== Exercise aim ==
What is needed here is an exact repetition of the records below, beginning at the line that has "text_box [1255, 497, 1337, 579]" and stopping after the line that has "text_box [1352, 398, 1434, 474]".
#### Available records ####
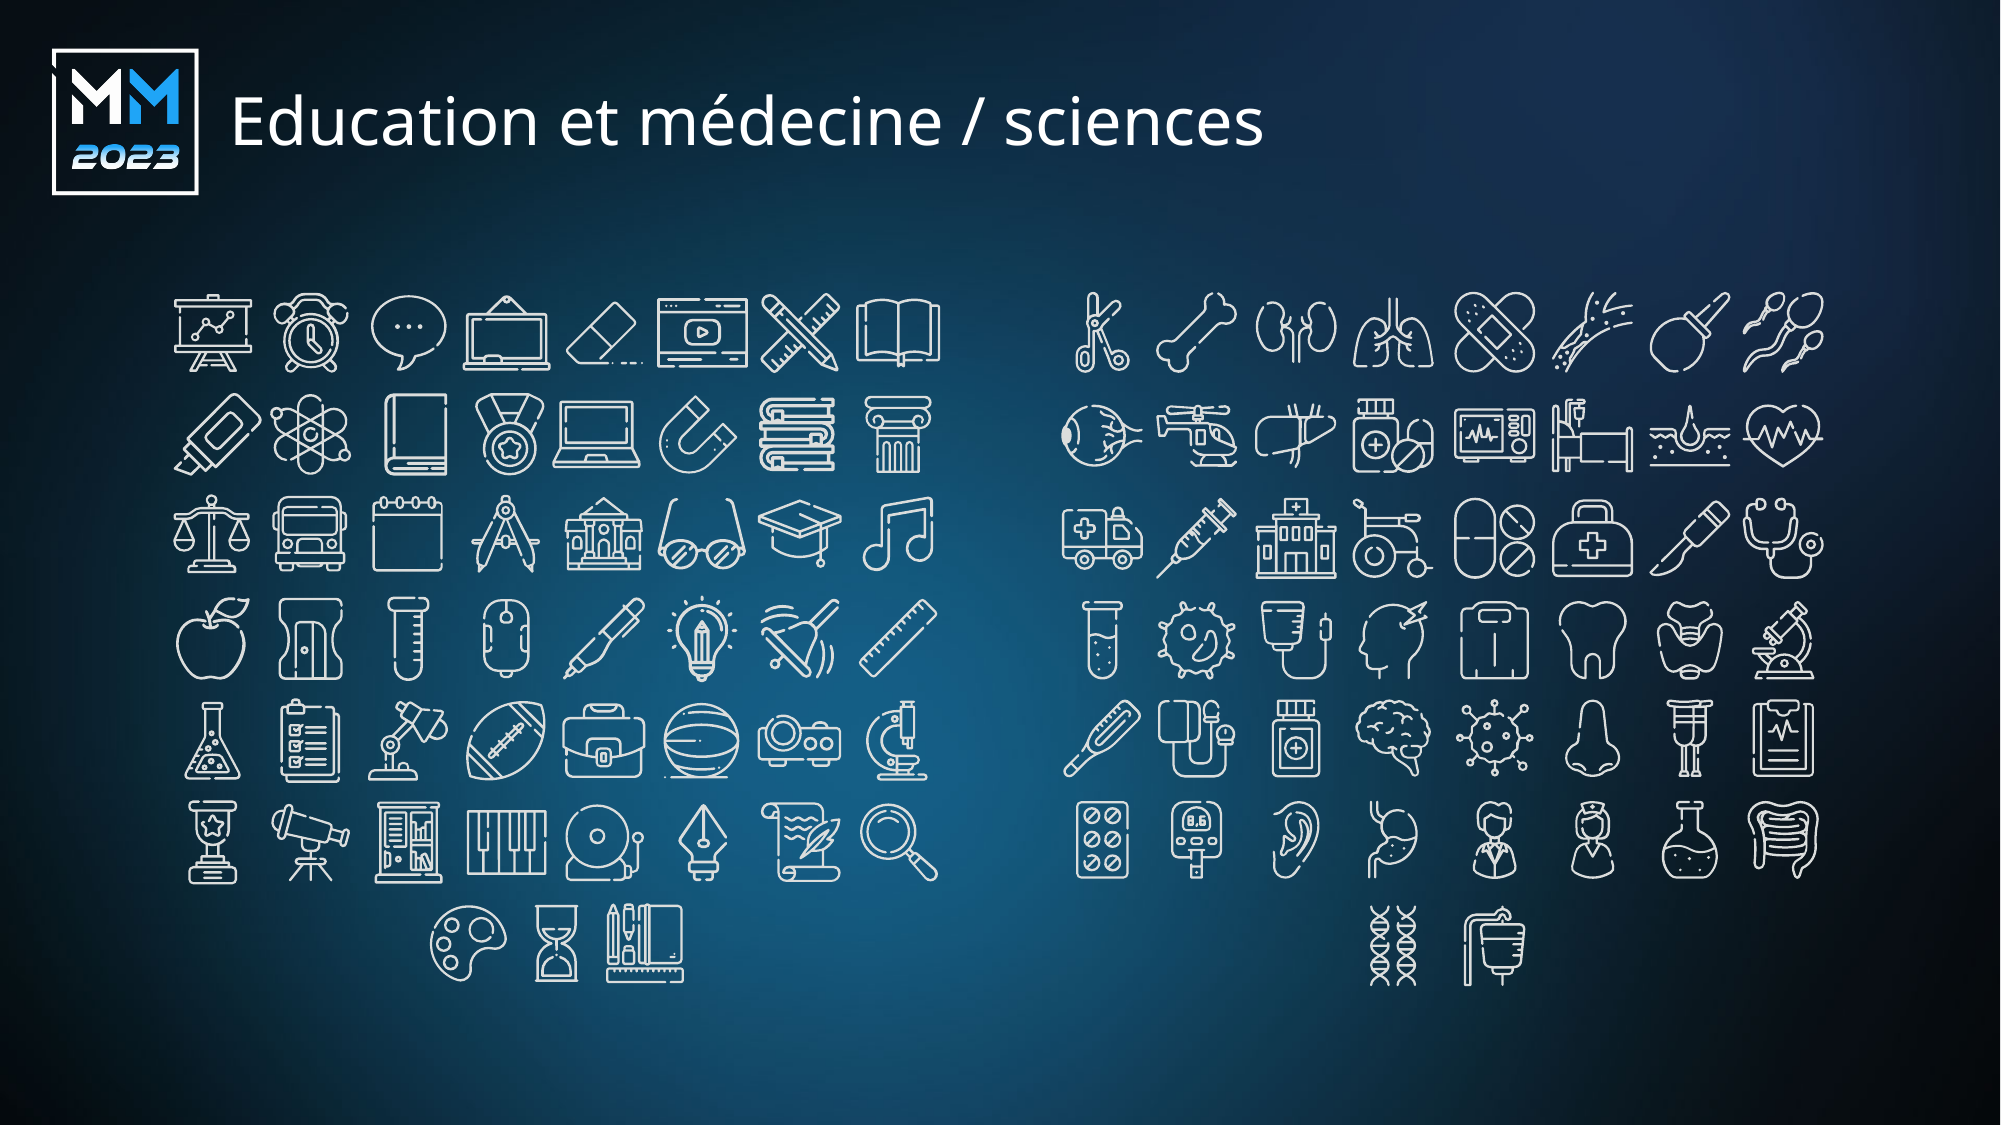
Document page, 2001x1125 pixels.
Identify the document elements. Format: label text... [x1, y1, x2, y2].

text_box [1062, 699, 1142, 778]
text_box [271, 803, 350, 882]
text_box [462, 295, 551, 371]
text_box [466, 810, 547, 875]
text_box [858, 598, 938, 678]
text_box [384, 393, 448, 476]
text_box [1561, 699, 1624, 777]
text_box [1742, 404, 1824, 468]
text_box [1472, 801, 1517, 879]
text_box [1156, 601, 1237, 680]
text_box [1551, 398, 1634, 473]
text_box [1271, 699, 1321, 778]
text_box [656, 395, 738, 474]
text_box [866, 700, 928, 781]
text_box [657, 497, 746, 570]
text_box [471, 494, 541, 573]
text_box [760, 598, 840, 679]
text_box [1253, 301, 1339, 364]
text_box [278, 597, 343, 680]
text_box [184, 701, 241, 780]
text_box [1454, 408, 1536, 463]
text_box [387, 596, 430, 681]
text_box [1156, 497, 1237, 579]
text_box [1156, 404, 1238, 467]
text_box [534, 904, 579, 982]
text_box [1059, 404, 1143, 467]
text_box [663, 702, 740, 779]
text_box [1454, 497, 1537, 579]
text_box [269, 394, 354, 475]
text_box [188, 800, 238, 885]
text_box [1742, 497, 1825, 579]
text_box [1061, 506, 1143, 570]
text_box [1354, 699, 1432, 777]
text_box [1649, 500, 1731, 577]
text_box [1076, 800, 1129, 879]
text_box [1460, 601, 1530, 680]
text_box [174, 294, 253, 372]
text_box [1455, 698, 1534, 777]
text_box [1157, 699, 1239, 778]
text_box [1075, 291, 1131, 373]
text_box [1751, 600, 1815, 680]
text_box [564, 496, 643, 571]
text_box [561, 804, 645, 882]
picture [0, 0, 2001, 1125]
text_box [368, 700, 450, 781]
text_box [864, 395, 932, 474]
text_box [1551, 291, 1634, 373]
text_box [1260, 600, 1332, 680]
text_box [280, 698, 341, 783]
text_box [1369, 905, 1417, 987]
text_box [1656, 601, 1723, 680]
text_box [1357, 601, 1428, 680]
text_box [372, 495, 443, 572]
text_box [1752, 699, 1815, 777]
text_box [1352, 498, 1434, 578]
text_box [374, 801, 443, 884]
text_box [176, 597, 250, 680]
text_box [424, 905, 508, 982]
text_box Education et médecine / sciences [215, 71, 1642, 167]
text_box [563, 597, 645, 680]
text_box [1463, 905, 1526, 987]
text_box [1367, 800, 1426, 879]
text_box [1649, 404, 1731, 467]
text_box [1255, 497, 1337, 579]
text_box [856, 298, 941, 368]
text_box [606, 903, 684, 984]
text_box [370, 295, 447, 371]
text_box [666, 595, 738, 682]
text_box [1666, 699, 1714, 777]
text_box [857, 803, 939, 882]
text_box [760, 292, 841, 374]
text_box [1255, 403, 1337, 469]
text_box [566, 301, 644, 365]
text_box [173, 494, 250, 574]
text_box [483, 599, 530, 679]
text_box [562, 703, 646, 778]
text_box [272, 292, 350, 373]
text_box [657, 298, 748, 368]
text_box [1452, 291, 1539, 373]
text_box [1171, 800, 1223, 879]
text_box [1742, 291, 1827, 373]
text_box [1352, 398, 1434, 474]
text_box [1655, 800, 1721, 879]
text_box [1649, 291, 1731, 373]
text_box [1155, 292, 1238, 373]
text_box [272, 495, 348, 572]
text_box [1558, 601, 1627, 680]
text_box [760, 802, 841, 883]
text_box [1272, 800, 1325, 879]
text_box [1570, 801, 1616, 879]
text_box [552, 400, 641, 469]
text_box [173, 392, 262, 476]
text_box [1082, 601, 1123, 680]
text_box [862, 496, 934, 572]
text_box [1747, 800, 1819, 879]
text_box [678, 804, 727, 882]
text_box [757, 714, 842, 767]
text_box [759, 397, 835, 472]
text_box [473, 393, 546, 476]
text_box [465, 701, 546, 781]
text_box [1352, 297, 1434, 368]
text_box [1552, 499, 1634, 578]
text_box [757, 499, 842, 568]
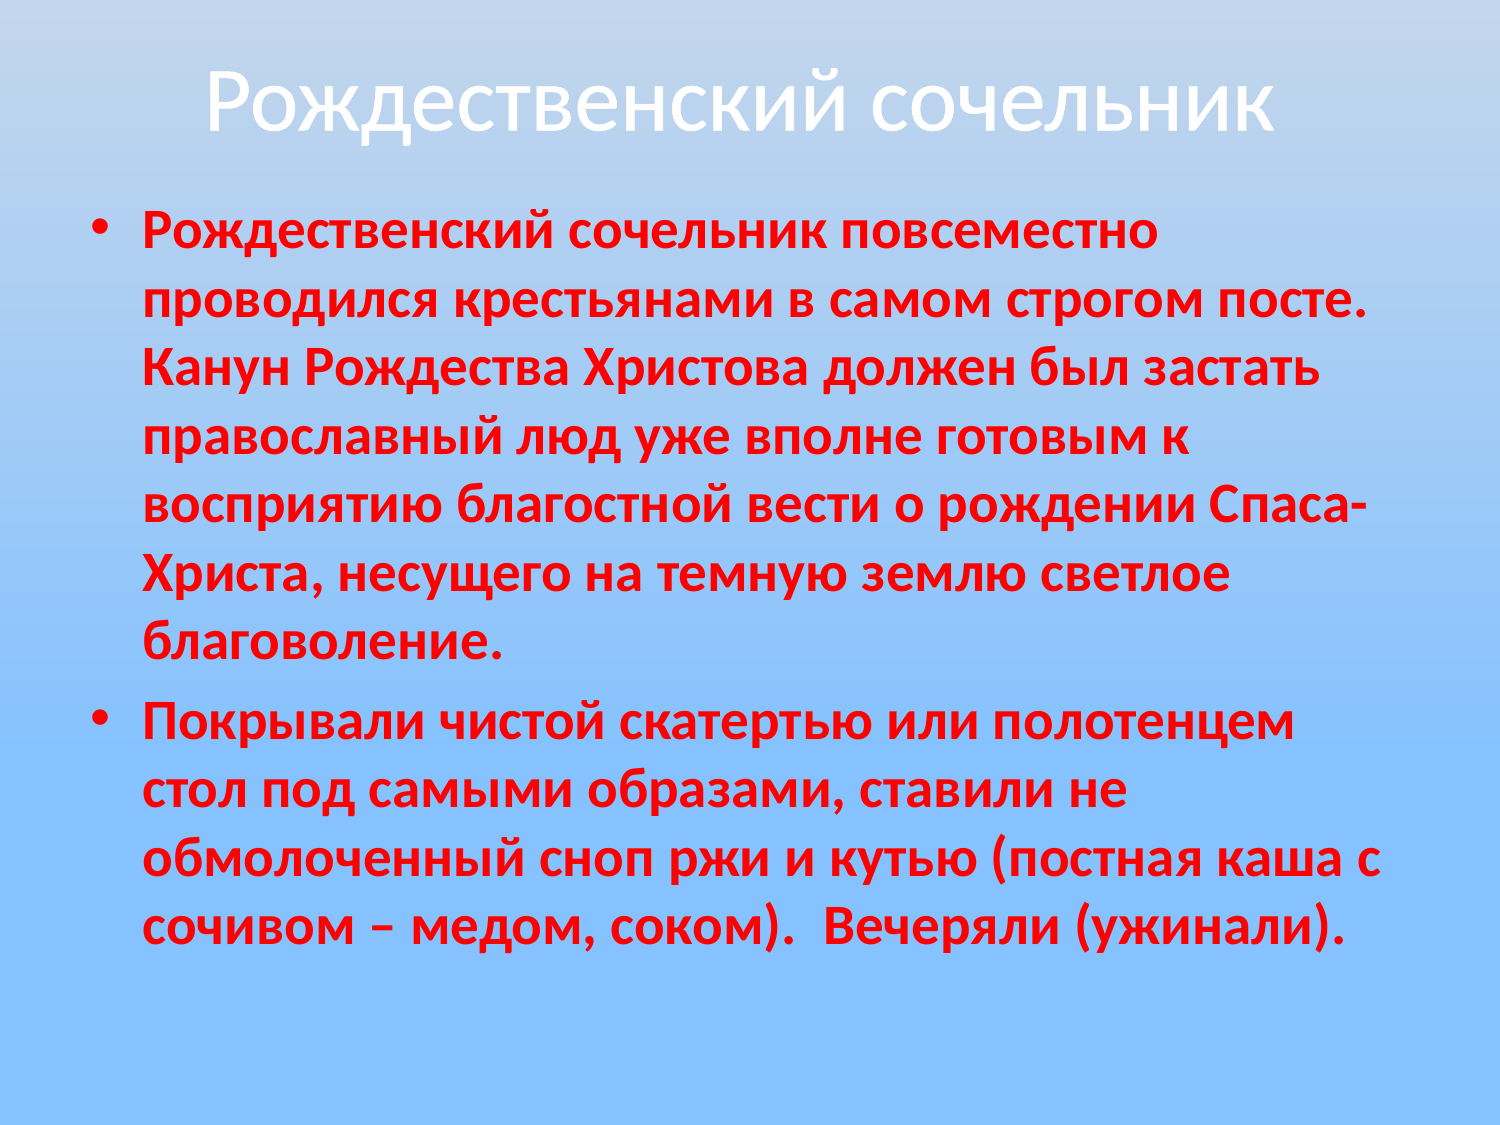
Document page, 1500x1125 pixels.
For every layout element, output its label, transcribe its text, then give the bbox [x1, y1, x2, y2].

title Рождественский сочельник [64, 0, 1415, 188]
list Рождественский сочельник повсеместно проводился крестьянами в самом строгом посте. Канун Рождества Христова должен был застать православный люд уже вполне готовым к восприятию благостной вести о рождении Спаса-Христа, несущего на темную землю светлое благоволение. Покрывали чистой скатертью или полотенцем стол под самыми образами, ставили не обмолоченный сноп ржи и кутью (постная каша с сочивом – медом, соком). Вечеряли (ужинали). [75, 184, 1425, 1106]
####
== Task solution ==
text_box [1255, 497, 1337, 579]
text_box [856, 298, 941, 368]
text_box [606, 903, 684, 984]
text_box [370, 295, 447, 371]
text_box [666, 595, 738, 682]
text_box [1666, 699, 1714, 777]
text_box [857, 803, 939, 882]
text_box [760, 292, 841, 374]
text_box [1255, 403, 1337, 469]
text_box [566, 301, 644, 365]
text_box [173, 494, 250, 574]
text_box [483, 599, 530, 679]
text_box [562, 703, 646, 778]
text_box [272, 292, 350, 373]
text_box [657, 298, 748, 368]
text_box [1452, 291, 1539, 373]
text_box [1171, 800, 1223, 879]
text_box [1742, 291, 1827, 373]
text_box [1352, 398, 1434, 474]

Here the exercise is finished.